When elderly patients are discharged, one of the major reasons they end up back in the hospital is that they’ve suffered a fall, researchers found.
“Hospitals spend a lot of time thinking about fall risk while the patient is in the hospital, but there’s much less attention to the patient after discharge,” said principal investigator Geoffrey Hoffman of the University of Michigan School of Nursing.
Fall prevention efforts need to continue as the patient moves from the hospital to home, or elsewhere, he said.
Hoffman and colleagues analyzed data on more than 8.3 million patients, age 65 and above, who were hospitalized in 2013 and 2014. About 14% of the patients were readmitted within 30 days of being discharged.
Among these patients, about 5% were readmitted due to injuries caused by falling, making it the third leading cause of readmissions after blood poisoning due to bacteria and heart failure.
The prevalence of falls after discharge suggests there is a gap in the quality of care provided before and after patients leave the hospital, Hoffman said.
“Promoting mobility in and outside the hospital is critical,” Hoffman told Reuters Health by phone.
Medicare, the government insurance program for older Americans, penalizes hospitals when patients fall. To minimize these penalties, hospitalized patients at high risk of falling may be discouraged from getting up and moving around without assistance. This enforced immobility could increase the risk of falls after discharge, the researchers noted.
While hospitals already have programs in place to prevent readmissions due to other post-discharge complications, the current findings suggest these programs should also include fall prevention, the researchers write in JAMA Network Open.
Preventing falls requires multifaceted interventions, some of which are beyond the hospital’s control, said Tamara Konetzka, a researcher at the University of Chicago who has studied patient safety but who was not involved in the new study.
These interventions include physical and occupational therapy to improve balance, medication review to avoid drugs that may contribute to dizziness, and home modification efforts such as installing handrails and removing rugs or slippery surfaces.
Patients who had fallen in the past, and those with impaired cognition, had a higher risk of being readmitted for any reason, the researchers found – particularly if they went home after discharge, rather than to a skilled nursing facility.
“You essentially can’t change someone’s cognition or the fact that they have fallen previously.

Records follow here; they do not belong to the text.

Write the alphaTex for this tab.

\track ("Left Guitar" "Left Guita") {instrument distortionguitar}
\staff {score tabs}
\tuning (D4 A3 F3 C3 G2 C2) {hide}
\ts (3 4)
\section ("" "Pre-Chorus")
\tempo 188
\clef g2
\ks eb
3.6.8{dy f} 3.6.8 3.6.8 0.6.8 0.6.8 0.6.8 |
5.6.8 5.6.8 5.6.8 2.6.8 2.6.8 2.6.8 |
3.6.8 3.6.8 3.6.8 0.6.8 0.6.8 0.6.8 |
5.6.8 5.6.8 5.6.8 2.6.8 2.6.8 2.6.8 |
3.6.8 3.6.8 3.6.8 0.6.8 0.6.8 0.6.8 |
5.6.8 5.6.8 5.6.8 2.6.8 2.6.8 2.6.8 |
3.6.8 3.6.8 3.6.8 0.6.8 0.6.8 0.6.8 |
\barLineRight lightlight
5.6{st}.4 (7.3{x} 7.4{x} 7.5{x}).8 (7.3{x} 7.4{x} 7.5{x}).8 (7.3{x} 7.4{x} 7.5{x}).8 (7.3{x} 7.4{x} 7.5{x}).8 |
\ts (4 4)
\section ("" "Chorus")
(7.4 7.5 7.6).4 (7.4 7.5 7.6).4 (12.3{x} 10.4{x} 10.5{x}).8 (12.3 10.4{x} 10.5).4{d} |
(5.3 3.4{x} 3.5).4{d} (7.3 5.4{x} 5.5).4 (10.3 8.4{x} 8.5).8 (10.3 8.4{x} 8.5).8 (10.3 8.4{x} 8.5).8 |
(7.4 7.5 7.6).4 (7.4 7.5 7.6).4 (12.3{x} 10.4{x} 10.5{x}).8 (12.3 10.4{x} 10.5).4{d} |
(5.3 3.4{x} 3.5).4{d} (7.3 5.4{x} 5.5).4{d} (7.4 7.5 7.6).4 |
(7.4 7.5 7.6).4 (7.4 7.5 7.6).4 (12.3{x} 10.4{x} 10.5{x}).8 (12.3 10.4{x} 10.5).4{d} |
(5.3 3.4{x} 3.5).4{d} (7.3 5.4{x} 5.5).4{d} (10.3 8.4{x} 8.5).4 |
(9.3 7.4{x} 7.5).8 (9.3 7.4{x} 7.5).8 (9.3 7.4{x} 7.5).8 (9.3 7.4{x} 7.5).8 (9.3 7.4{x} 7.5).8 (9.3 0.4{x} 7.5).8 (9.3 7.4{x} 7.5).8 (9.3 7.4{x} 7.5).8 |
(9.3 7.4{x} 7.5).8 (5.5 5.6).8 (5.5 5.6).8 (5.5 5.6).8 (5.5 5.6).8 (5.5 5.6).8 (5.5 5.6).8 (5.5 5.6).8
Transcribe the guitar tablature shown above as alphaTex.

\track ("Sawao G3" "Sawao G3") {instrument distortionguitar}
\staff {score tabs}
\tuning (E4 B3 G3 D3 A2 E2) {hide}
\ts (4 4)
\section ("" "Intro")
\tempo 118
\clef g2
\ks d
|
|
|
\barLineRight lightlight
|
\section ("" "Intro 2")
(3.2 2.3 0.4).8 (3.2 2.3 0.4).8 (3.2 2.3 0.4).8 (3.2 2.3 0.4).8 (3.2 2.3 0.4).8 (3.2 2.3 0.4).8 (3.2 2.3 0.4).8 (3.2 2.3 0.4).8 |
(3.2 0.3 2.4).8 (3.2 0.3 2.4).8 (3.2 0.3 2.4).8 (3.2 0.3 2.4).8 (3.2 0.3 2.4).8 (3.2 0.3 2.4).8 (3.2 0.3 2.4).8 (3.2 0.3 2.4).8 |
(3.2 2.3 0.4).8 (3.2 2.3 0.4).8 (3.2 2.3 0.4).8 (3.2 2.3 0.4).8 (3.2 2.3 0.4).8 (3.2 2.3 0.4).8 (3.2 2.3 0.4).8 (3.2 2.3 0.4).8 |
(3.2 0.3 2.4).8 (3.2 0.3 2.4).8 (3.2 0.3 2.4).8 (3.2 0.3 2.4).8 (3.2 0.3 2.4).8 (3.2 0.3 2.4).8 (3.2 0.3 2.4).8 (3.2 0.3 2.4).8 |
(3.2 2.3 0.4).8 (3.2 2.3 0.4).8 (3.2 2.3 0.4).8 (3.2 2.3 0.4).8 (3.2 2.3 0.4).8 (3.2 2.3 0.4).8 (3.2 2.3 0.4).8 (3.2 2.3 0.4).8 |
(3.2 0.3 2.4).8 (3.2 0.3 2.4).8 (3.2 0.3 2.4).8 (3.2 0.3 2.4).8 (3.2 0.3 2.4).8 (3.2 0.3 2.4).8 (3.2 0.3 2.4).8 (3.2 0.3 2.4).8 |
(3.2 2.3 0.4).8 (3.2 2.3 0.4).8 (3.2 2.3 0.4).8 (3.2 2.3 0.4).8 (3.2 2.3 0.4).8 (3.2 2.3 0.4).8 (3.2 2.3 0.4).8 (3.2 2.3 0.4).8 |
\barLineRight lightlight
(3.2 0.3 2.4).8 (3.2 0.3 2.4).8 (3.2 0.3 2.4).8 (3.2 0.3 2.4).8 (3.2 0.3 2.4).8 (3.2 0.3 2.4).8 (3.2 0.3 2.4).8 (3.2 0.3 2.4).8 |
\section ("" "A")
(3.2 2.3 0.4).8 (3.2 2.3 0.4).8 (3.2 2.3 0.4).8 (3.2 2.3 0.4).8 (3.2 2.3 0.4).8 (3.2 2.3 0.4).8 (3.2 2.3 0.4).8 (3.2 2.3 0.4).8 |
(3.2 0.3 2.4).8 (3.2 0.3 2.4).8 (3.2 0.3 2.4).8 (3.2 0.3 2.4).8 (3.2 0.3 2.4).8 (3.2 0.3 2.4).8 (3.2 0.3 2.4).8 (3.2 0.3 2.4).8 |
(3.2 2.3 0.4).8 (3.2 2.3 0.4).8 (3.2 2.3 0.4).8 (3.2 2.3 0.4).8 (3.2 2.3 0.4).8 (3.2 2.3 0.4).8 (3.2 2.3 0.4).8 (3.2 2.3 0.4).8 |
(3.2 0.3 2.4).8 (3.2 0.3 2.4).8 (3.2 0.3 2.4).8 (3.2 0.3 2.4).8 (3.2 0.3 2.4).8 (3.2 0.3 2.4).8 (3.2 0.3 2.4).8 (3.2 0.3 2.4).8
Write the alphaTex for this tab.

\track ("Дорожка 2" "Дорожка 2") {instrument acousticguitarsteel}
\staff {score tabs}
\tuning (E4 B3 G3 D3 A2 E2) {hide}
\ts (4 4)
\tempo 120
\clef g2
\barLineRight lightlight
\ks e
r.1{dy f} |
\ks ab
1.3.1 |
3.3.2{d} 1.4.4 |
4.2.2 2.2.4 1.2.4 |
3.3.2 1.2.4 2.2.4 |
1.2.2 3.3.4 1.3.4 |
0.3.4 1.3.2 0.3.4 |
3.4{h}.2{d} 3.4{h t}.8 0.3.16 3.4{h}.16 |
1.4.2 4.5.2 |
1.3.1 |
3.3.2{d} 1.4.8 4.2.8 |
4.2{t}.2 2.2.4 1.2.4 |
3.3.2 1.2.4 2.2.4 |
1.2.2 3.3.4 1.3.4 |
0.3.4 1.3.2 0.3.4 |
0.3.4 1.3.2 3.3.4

What type of care they receive following a hospital stay and where they receive it can be modified,” Matthew Titmuss, assistant vice president of value management at the Hospital for Special Surgery in New York, told Reuters Health by email.
“Falls are often the initial trigger for a trajectory of decline among older adults – a trajectory including functional limitations, multiple hospitalizations, and long-term nursing home use,” Konetzka told Reuters Health by email. “Reducing falls may thus have much broader implications for health outcomes.”